- Died: c. 595
- Venerated in: Roman Catholicism
- Feast: 27 October

= Colman of Templeshambo =

Irish Catholic saint

Saint Colman of Templeshambo (also called Templeshanbo) was a Catholic saint from Connacht, Ireland. He has been confused with the patron of Kilmacduagh, but he lived somewhat earlier, and the sphere of his ministry lay in the present County Wexford.

==Life==
Colman was the son of Eochaidh Brec, and Fearamhla. He was a contemporary of Máedóc of Ferns (also known as Áedan), who appointed him Abbot of Templeshambo, the mother church of Enniscorthy. It was anciently called "Shanbo-Colman" (Colman's old tent or booth) from St. Colman O'Ficra, the founder and patron, who lived in the seventh century, and who was held in great veneration there during the long lapse of years that the monastery continued to flourish after his death.

==St. Colman's Teals==
Many legends are told of Saint Colman and of his holy well with its sacred ducks. In former days a large pond supplied from the well, where for ages after St. Colman's death a number of ducks were kept, which were believed to be under the saint's special protection, and on this account were regarded with affection and treated with great tenderness. They were quite tame and took food from the hand, never flying away at the approach of pilgrims, and never avoiding the gentle familiarities of the people.

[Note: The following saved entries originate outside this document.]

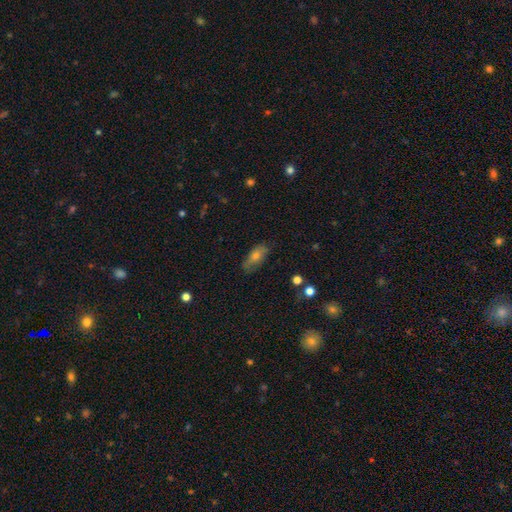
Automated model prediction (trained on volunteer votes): smooth 57%, featured or disk 31%, star or artifact 12%. Down the decision tree: how rounded — in between (74%); merging — none (77%).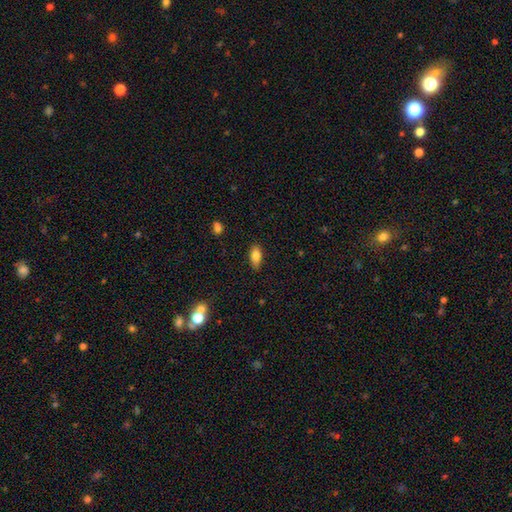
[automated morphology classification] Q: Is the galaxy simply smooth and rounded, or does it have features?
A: smooth — 80%.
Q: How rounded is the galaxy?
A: in between — 86%.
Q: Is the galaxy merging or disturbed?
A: none — 86%.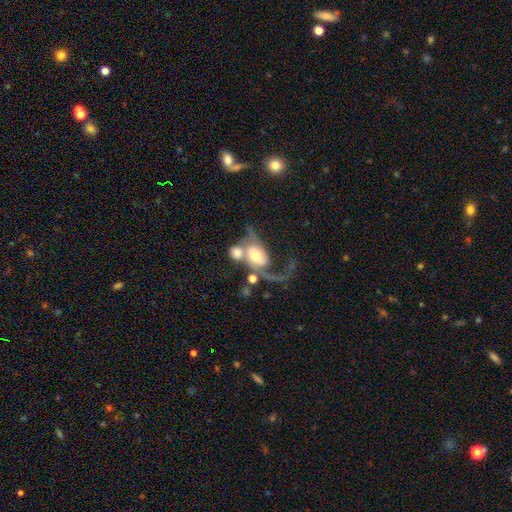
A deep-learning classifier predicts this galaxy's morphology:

Nothing could harm them: and the legend tells in particular that it was impossible to cook them. As they were so tame, persons fetching water from the pond on a dark night sometimes by an unlucky chance brought one of them away in the vessel without knowing it, and threw the contents, bird and all, into a pot over a fire to be boiled. Whenever this happened no matter how the people heaped on wood, or how long the fire was kept up, the water still remained as cold as when it was taken from the pond; and in the end the little duck was found not in the least harmed, swimming about unconcernedly on the top. It was of course brought back to the pond: and after this the water in the pot got heated and boiled without further trouble.

Gerald of Wales, in his Topography of Ireland, recorded some of these stories about the saint's sacred teals, which could not be harmed: illustrations on the lower part of Gerald's relevant manuscript depict the teals taking food from a human, a kite paralysed while attempting to take one of the teals as prey, and a fox choking on one of the birds.
He is said to have laboured zealously at the foot of Mount Leinster in the Blackstairs Mountains, his monastery being known as Temple Sean Bothe. He died c. 595 on October 27, which is his feast day, as recorded in the "Martyrology of Donegal".